Critics of testing procedures said the announcement highlights the importance of follow-up studies after a device -- and accompanying parts -- has gone to the market.
In addition to catching malfunctions or adverse reactions, they said, follow-up studies provide important data on whether drugs and devices work for different types of patients.
Why are there so few women and minorities in clinical trials? Experts said the reasons are complex.
Women in their childbearing years may be absent because of concerns about the effects of a treatment on a developing fetus, they said.
Experts say African-Americans tend to be generally more distrustful of the medical establishment than other groups -- the long-term fallout from incidents like the Tuskegee study, a 40-year experiment begun in 1932 in which researchers withheld syphilis treatment from black farmers.
Older patients are often excluded because they may suffer from a number of age-related conditions that might complicate the research. This, in turn, may result in fewer female participants, since women tend to be older than men when they develop certain illnesses.
Lange said the lack of diversity in studies puts the FDA, Medicare and private insurers in the difficult position of using narrowly focused data to decide which drugs will be used in a broad population of patients.
But the alternative -- only offering treatment to white males -- is equally undesirable, Lange said. "You can imagine the outcry," he said, "if Medicare said we're not going to give drugs to women and minorities because we don't have the data."
To address the issue, Congress passed a law in 1993 that encourages federally funded clinical trials to include women and minorities. The FDA also began encouraging companies to report race- and gender-specific trial results.

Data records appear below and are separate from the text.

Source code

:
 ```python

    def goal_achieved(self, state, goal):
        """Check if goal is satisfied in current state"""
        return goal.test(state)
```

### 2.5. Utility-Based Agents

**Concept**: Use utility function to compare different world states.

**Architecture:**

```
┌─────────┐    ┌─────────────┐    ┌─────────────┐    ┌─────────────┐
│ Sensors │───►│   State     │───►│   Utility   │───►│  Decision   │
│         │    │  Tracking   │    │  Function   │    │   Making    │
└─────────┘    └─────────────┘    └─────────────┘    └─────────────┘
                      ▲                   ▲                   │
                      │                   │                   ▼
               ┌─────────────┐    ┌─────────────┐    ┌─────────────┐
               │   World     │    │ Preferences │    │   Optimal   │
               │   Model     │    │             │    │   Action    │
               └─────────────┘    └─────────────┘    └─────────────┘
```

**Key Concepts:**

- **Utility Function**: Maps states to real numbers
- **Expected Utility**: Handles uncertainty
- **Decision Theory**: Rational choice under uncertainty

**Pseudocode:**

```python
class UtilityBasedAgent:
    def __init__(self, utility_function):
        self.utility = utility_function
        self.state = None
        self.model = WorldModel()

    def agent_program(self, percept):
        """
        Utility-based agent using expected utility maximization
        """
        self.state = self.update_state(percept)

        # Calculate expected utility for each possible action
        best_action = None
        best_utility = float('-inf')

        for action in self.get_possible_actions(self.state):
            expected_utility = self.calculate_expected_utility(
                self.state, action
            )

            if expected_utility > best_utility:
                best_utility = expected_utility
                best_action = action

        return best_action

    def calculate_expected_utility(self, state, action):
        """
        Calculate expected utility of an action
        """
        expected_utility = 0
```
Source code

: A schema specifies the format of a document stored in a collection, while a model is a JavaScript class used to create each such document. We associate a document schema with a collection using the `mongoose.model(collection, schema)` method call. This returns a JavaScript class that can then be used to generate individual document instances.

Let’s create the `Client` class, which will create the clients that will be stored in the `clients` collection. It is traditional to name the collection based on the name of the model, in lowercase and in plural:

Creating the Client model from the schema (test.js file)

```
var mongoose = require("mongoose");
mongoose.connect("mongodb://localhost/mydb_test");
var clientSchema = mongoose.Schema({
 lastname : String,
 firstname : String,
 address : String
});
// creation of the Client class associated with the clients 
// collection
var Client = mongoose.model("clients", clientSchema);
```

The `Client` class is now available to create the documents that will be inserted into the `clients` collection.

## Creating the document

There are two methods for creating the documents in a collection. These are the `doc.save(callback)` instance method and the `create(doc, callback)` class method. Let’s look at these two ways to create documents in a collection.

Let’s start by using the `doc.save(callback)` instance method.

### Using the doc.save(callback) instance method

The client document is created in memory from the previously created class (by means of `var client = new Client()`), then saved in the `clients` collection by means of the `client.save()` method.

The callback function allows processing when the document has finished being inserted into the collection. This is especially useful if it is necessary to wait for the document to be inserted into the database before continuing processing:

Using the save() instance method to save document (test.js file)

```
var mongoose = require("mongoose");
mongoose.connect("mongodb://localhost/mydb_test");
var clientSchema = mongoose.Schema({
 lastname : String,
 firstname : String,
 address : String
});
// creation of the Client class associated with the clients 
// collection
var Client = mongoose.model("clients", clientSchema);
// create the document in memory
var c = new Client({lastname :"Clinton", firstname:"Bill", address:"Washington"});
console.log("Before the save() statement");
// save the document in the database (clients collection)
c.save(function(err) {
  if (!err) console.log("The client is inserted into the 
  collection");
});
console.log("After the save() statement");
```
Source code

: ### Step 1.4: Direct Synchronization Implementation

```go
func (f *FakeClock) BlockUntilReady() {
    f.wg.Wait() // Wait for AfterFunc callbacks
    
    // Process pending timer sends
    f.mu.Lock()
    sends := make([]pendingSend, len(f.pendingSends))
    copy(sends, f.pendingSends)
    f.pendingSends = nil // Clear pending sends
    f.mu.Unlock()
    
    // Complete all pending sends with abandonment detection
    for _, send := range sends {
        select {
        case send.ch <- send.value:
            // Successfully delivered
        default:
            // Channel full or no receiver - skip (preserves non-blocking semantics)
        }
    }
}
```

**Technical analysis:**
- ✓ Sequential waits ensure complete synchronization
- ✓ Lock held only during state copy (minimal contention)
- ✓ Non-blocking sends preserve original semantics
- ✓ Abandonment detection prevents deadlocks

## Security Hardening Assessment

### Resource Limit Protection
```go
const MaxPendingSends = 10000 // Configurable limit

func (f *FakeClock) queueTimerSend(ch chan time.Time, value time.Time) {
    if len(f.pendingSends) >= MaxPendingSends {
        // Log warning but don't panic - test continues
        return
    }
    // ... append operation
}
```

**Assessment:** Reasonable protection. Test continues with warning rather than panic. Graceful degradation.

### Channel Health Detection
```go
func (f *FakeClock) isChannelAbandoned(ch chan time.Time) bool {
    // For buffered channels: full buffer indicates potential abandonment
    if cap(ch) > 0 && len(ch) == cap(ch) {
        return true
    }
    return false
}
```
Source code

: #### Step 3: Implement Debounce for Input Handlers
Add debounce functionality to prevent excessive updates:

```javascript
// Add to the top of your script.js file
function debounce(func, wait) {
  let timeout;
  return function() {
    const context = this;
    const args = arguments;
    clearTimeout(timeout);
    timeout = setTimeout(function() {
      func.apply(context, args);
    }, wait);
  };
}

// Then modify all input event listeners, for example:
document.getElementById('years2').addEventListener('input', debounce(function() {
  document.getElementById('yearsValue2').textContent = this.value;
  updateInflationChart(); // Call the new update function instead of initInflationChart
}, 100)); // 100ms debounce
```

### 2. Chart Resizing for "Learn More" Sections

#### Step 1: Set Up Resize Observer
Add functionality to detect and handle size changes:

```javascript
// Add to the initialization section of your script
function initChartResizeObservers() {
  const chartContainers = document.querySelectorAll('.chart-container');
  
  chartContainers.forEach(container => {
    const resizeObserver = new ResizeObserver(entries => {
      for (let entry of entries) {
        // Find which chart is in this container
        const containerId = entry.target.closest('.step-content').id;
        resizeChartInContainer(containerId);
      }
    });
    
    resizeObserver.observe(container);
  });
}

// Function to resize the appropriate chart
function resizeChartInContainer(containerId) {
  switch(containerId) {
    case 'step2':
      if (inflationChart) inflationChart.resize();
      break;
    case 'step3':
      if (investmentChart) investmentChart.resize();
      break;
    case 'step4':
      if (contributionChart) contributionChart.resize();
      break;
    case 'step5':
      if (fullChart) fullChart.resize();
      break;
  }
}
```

"The message is that we encourage diversity in research," said Terry Eigo, director of the FDA's Office of Special Health Issues.
She cited a 2001 FDA study of 185 new drug trials between 1995 and 2000 that found about half of the participants were women. But the same study found that the proportion of blacks in clinical trials declined from 9 percent in 1995 to 6 percent in 1999. Few other minorities participated, and Hispanic numbers were particularly low.
Eigo said the FDA stops short of forcing companies to include patients from every demographic, because it would slow medical progress. "We don't have mandates," she said. "If you required substantial numbers of people in every subgroup, the size of the trials would be massive. It's likely that the benefits would not be worth the cost."